Die Zukunft des Büros
Die Corona-Krise hat die Arbeit auf Distanz im Home Office gefördert. Traditionelle Führungsmodelle funktionieren nicht mehr, Büroräumlichkeiten und die Kommunikation in virtuellen Medien bekommen eine neue Bedeutung.
(Quelle: Patrick Perkins – Unsplash)
Unternehmen müssen sich Gedanken über ihr kulturelles Framework machen. Bei Neu- und Umbauten kann der Aspekt von Business-Design-Methoden gleich einbezogen werden. Ein Kulturbruch in den Arbeitswelten steht auf der Agenda.
Die Auswirkungen der Corona-Krise haben nicht nur Bewegung in das Thema Home Office gebracht. Auch die Vielfalt an Zusammenarbeits- und Arbeitszeitmodellen haben damit neuen Aufwind erhalten. Für viele Arbeitnehmerinnen und Arbeitnehmer entspricht dies dem Bedürfnis ihrer eigenen Lebensgestaltung und eröffnet neue Perspektiven.
Auch für Unternehmen und Vorgesetzte verändert sich vieles: Traditionelle Führungs- modelle funktionieren nicht mehr, Büroräumlichkeiten bekommen eine neue Bedeutung. Ein grösserer Anteil an «Remote»-Arbeit oder hybridem Arbeiten stellt zudem neue Anforderungen an das betriebliche Gesundheitsmanagement. Welche neue Rolle hat der Arbeitsplatz im Unternehmen zukünftig und wie können Organisationen, Führungskräfte und Mitarbeitende ihn gemeinsam gestalten?
Home Office verändert unser Arbeiten
Home Office, Flex Office, Garden Office? Wie viel Arbeitszeit verbringen die Menschen noch in ihrem Büro im Geschäftsgebäude? In Zeiten, in denen Unternehmen wie Twitter, Siemens, Novartis und Co. das Home Office für immer ankündigen, stellt sich einmal mehr die Frage, welche Rolle der Arbeitsplatz beziehungsweise das Büro in Zukunft spielen wird. Langsam kennen wir sie, die privaten vier Wände unserer Bürokollegen aus virtuellen Sitzungen. Wir haben persönliche Einblicke in Wohnzimmer, Küche oder Büro erhalten, kennen Hund, Katze oder Kind besser als zuvor. Doch wirklich eingerichtet für das ständige oder längere Home Office sind die wenigsten Mitarbeitenden. Damit sich Mitarbeitende das passende Home Office einrichten können, unterstützen einige Unternehmen Mitarbeitende finanziell bei der Gestaltung eines ergonomischen Arbeitsplatzes. Dies ist gemäss Studien auch besonders wichtig, denn ein ergonomischer Arbeitsplatz verbessert die Gesundheit, reduziert Müdigkeit und kann so Höchstleistungen fördern. Umgekehrt geht es aber auch. In vielen privaten Arbeitszimmern stehen die falschen Tische und Stühle.

> [Datenteil]
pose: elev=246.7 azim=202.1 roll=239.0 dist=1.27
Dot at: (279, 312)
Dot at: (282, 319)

> [Arbeitsauftrag] Schreibe den Text über die Zukunft des Büros bitte im Anschluss an seinen letzten Satz weiter.

> [Lösung zur Aufgabe]
Produktives Arbeiten zu Hause
Um Effizienz und Produktivität auf meist kleinem Raum zu maximieren, braucht es ein wenig Planung und Aufwand. Adäquates Licht am Arbeitsplatz, idealerweise Tageslicht erhöht die Produktivität und schont die Augen. Zentral sind auch ein ergonomischer Bürostuhl, um Rückenprobleme zu vermeiden, und ein Schreibtisch oder die gesündere Alternative: ein Stehpult. Aber es gibt auch technische Herausforderungen. Nichts ist frustrierender als eine langsame Internetverbindung. Aus diesem Grund ist eine schnelle Inter- netverbindung eine wichtige Voraussetzung für erfolgreiches Arbeiten im Home Office.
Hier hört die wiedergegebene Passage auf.